Reputation: 4288
I am trying to run SQL queries over streaming data in spark. This looks pretty straight forward but when I try it, I get the error table not found : tablename>. It unable to find the table I've registered.
Using Spark SQL with batch data works fine so I'm thinking it has to do with how I'm calling streamingcontext.start(). Any ideas what is the issue? Here is the code:
import org.apache.spark.streaming.{Seconds, StreamingContext}
import org.apache.spark.streaming.StreamingContext._
import org.apache.spark.sql.SQLContext
object Streaming {
def main(args: Array[String]) {
val sparkConf = new SparkConf().setMaster("local").setAppName("HdfsWordCount")
val sc = new SparkContext(sparkConf)
// Create the context
val ssc = new StreamingContext(sc, Seconds(2))
val sqc = new SQLContext(sc);
import sqc.createSchemaRDD
// Create the FileInputDStream on the directory and use the
// stream to count words in new files created
val lines = ssc.textFileStream("C:/Users/pravesh.jain/Desktop/people.txt")
lines.foreachRDD(rdd=>rdd.map(_.split(",")).map(p => Persons(p(0), p(1).trim.toInt)).registerAsTable("data"))
// lines.foreachRDD(rdd=>rdd.foreach(println))
val teenagers = sqc.sql("SELECT name FROM data WHERE age >= 13 AND age <= 19")
ssc.start()
ssc.awaitTermination()
}
}
Any suggestions welcome. Thanks.
Upvotes: 6
Views: 4866
Reputation: 4288
Well I got to know the problem. You have to query the data within the foreachRDD function, otherwise the table is not recognized. Something like this works:
import org.apache.spark.streaming.{Seconds, StreamingContext}
import org.apache.spark.streaming.StreamingContext._
import org.apache.spark.sql.SQLContext
import org.apache.spark.streaming.Duration
object Mlist {
def main(args: Array[String]) {
val sparkConf = new SparkConf().setMaster("local").setAppName("HdfsWordCount")

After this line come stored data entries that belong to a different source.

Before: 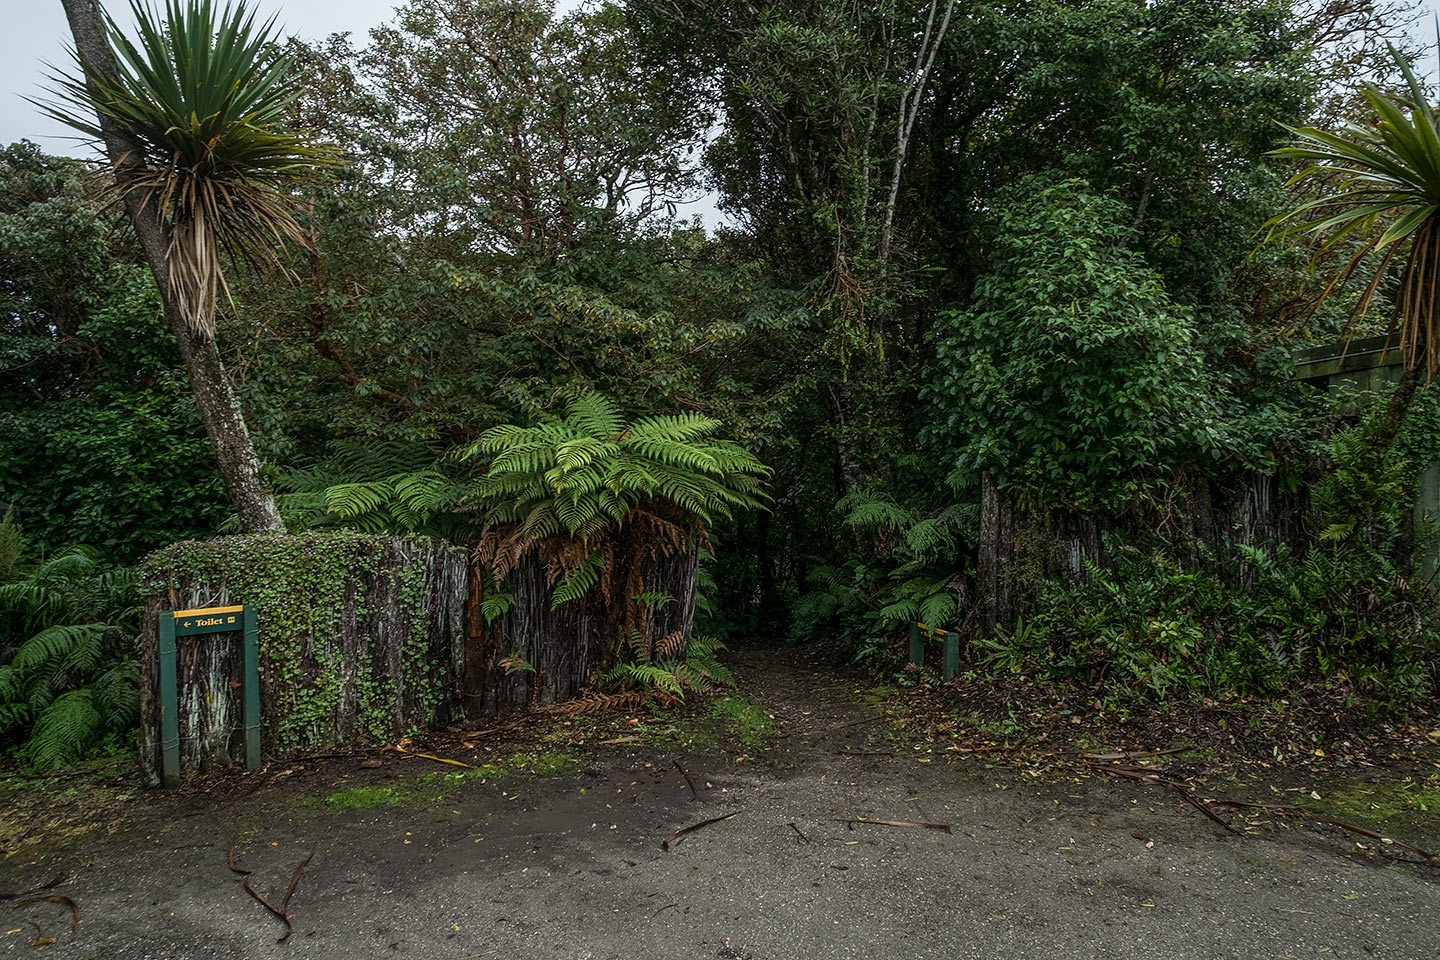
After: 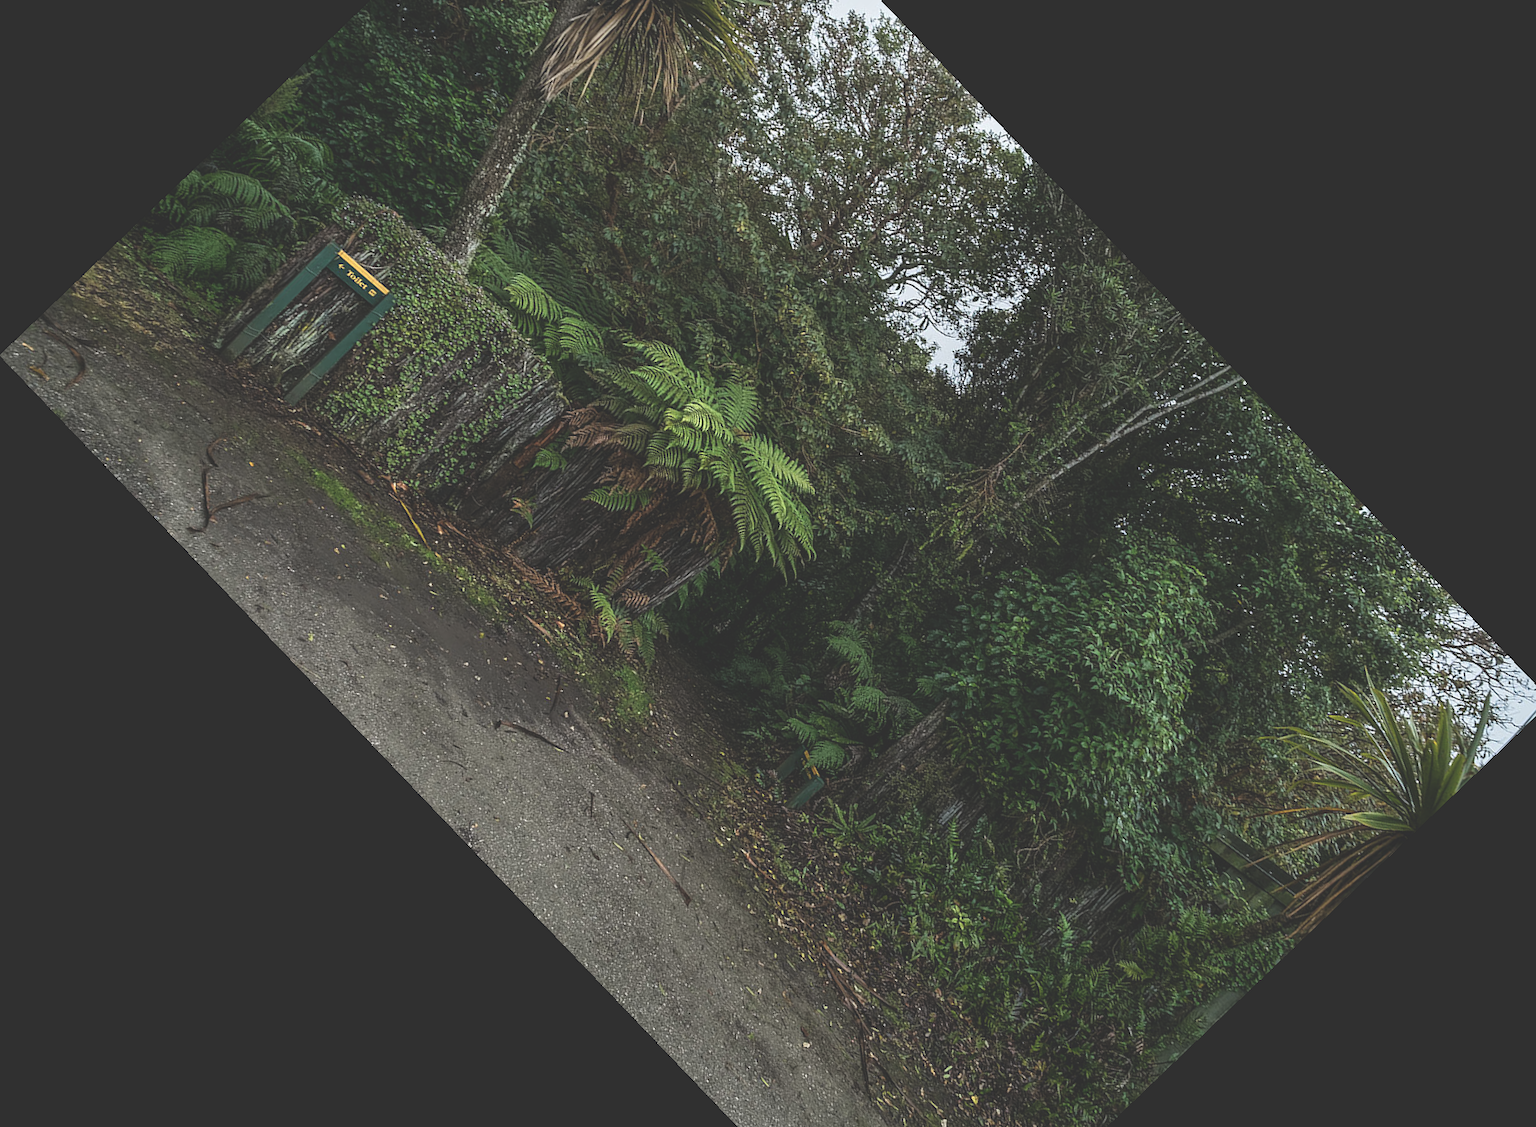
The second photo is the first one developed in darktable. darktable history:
color zones: curves: ch0 [(0, 0.558) (0.143, 0.559) (0.286, 0.529) (0.429, 0.505) (0.571, 0.5) (0.714, 0.5) (0.857, 0.5) (1, 0.558)]; ch1 [(0, 0.469) (0.01, 0.469) (0.12, 0.446) (0.248, 0.469) (0.5, 0.5) (0.748, 0.5) (0.99, 0.469) (1, 0.469)]
crop and rotate: angle -46.26°, top 16.234%, right 0.912%, bottom 11.704%
exposure: black level correction -0.03, compensate highlight preservation false
white balance: red 1, blue 1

val sc = new SparkContext(sparkConf)
// Create the context
val ssc = new StreamingContext(sc, Seconds(2))
val lines = ssc.textFileStream("C:/Users/pravesh.jain/Desktop/people.txt")
lines.foreachRDD(rdd=>rdd.foreach(println))
val sqc = new SQLContext(sc);
import sqc.createSchemaRDD
// Create the FileInputDStream on the directory and use the
// stream to count words in new files created
lines.foreachRDD(rdd=>{
rdd.map(_.split(",")).map(p => Persons(p(0), p(1).trim.toInt)).registerAsTable("data")
val teenagers = sqc.sql("SELECT name FROM data WHERE age >= 13 AND age <= 19")
teenagers.foreach(println)
})
ssc.start()
ssc.awaitTermination()
}
}
Upvotes: 12